The EUR/USD pair retreated slightly ahead of the upcoming US building permit and housing starts numbers. It dropped to a low of 1.0915, a few points below this week’s high of 1.0967. Last week’s high was the highest point since May 12th.
The EUR/USD pair has been in a strong bullish trend in the past few days after the European Central Bank (ECB) and the Federal Reserve decisions. The two banks diverged in their decisions, with the ECB hiking interest rates by 0.25%. For its part, the Fed decided to leave interest rates and its quantitative tightening policies unchanged.
The only important data to watch will be from the United States. The US will publish the latest building permits and housing starts data. Economists expect the data to show that the housing starts dropped from 2.2% to -0.8% in May. Precisely, they expect that starts dropped from 1.401 million in April to 1.40 in May.
Meanwhile, they expect that the building permits rose from 1.147 million in April to 1.42 million in May. While these numbers are important, they will have minimal impact on the EUR/USD pair since the Fed has already made its decision.
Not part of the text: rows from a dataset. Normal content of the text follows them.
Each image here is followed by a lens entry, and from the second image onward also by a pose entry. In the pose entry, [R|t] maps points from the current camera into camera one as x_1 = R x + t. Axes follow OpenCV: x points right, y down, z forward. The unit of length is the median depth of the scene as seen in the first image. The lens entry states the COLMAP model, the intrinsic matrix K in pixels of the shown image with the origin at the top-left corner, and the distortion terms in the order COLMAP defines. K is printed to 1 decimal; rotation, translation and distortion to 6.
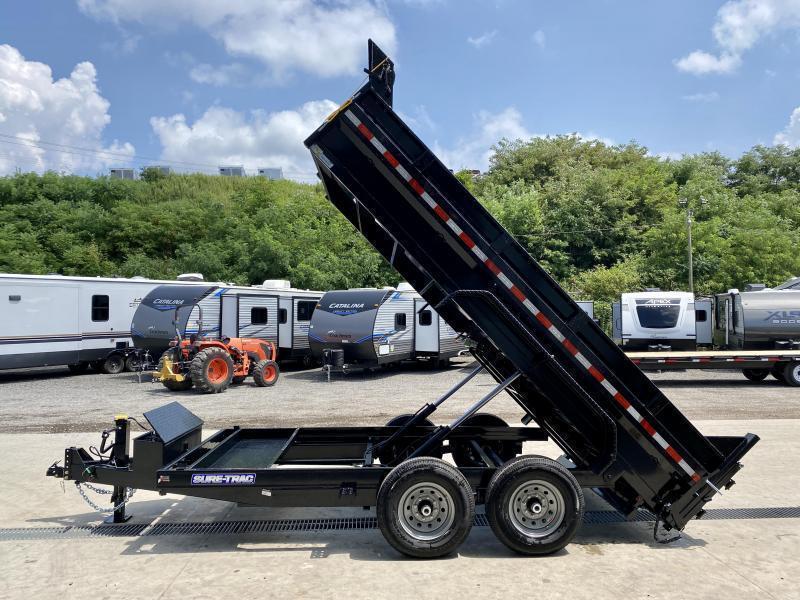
lens RADIAL K [[618.0, 0, 408.3], [0, 618.0, 316.3], [0, 0, 1]] dist [0.021312, -0.020485]
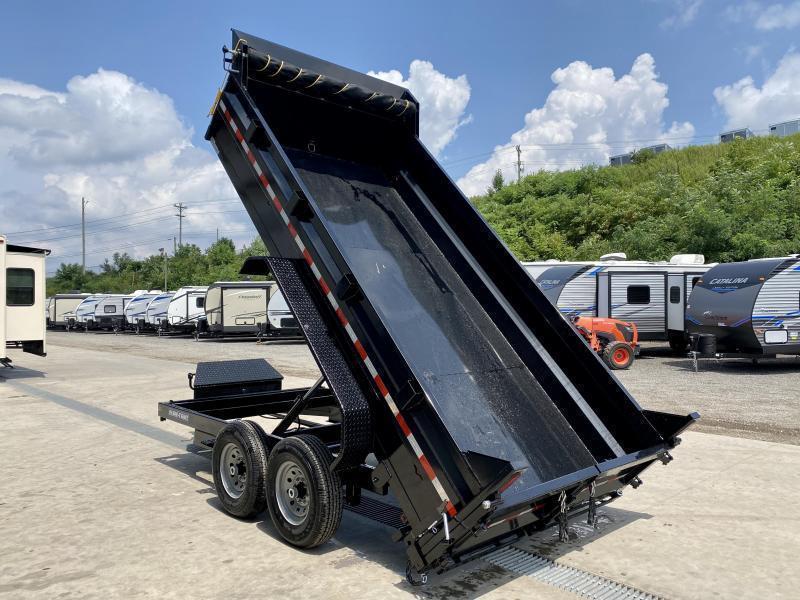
lens RADIAL K [[618.0, 0, 405.1], [0, 618.0, 313.4], [0, 0, 1]] dist [0.021312, -0.020485]
pose [[0.649114, 0.011923, -0.760598, 0.289501], [0.005024, 0.999788, 0.019960, 0.008547], [0.760675, -0.016777, 0.648917, 0.156610]]
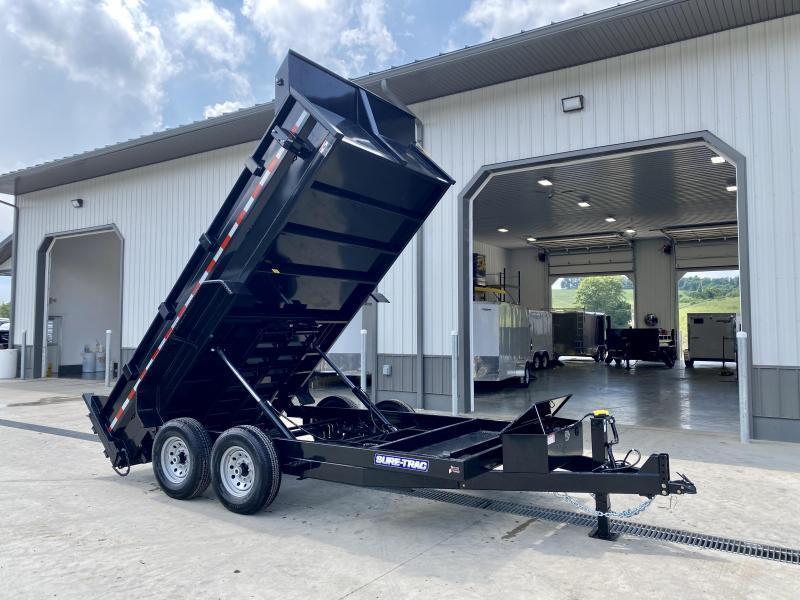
lens RADIAL K [[618.0, 0, 396.9], [0, 618.0, 295.5], [0, 0, 1]] dist [0.021312, -0.020485]
pose [[-0.800589, 0.042220, 0.597724, -0.266285], [0.000027, 0.997517, -0.070423, 0.022646], [-0.599214, -0.056364, -0.798603, 0.653161]]
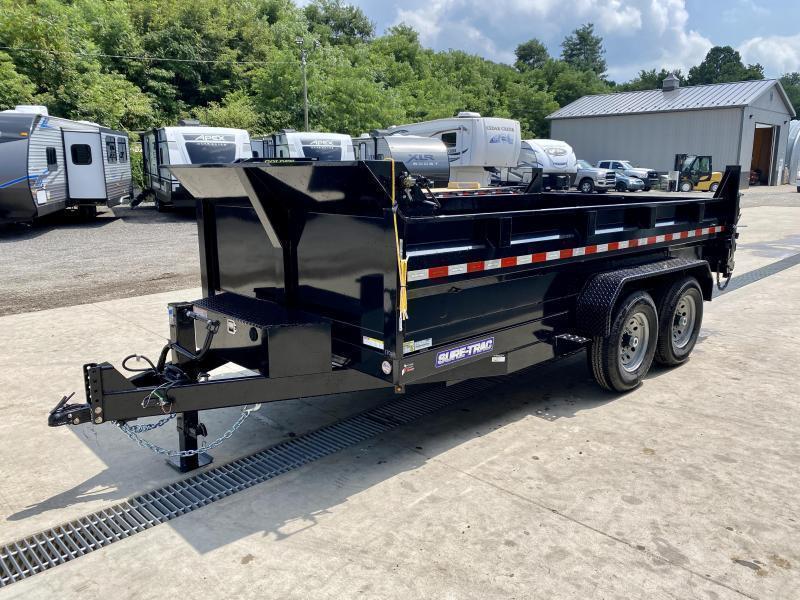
lens RADIAL K [[618.0, 0, 407.2], [0, 618.0, 296.2], [0, 0, 1]] dist [0.021312, -0.020485]
pose [[0.750464, -0.131381, 0.647722, -0.239057], [-0.007690, 0.978241, 0.207332, 0.014958], [-0.660867, -0.160576, 0.733124, 0.156640]]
The other important catalyst for the EUR/USD pair will be a statement by John Williams, the head of New York’s central bank. Williams has been one of the most hawkish central bank officials.
Jerome Powell, the Federal Reserve Chair, will testify in Capitol Hill, where he will provide more information about interest rates. He will also talk about the future of inflation and its quantitative tightening.
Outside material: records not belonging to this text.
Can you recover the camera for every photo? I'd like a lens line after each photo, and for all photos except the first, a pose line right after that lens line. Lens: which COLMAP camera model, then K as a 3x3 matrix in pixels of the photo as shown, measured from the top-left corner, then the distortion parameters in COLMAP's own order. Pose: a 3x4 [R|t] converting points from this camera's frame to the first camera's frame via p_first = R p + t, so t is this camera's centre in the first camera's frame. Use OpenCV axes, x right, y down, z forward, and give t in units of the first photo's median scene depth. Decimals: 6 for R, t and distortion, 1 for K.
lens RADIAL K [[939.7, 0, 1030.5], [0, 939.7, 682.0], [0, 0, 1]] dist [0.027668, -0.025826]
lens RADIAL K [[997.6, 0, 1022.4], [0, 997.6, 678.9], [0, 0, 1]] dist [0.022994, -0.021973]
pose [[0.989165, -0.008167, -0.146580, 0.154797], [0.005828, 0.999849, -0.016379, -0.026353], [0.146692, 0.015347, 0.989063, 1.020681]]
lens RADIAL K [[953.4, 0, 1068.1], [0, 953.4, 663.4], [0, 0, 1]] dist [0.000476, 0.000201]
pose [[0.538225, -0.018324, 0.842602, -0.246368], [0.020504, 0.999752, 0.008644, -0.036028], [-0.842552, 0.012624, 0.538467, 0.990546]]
The EUR/USD pair retreated slightly on Monday in a low-volume environment since US markets were closed. It dropped to a low of 1.0920, a few points below this month’s high of 1.0964. It remains slightly above the 25-day moving average while the Relative Strength Index (RSI) moved below the oversold level.
The stochastic oscillator has also retreated while the price has dropped below the 23.6% retracement level. Therefore the pair will likely have a bullish breakout as buyers target the next key resistance point at 1.100. A drop below the psychological level at 1.0900 will invalidate the bullish view.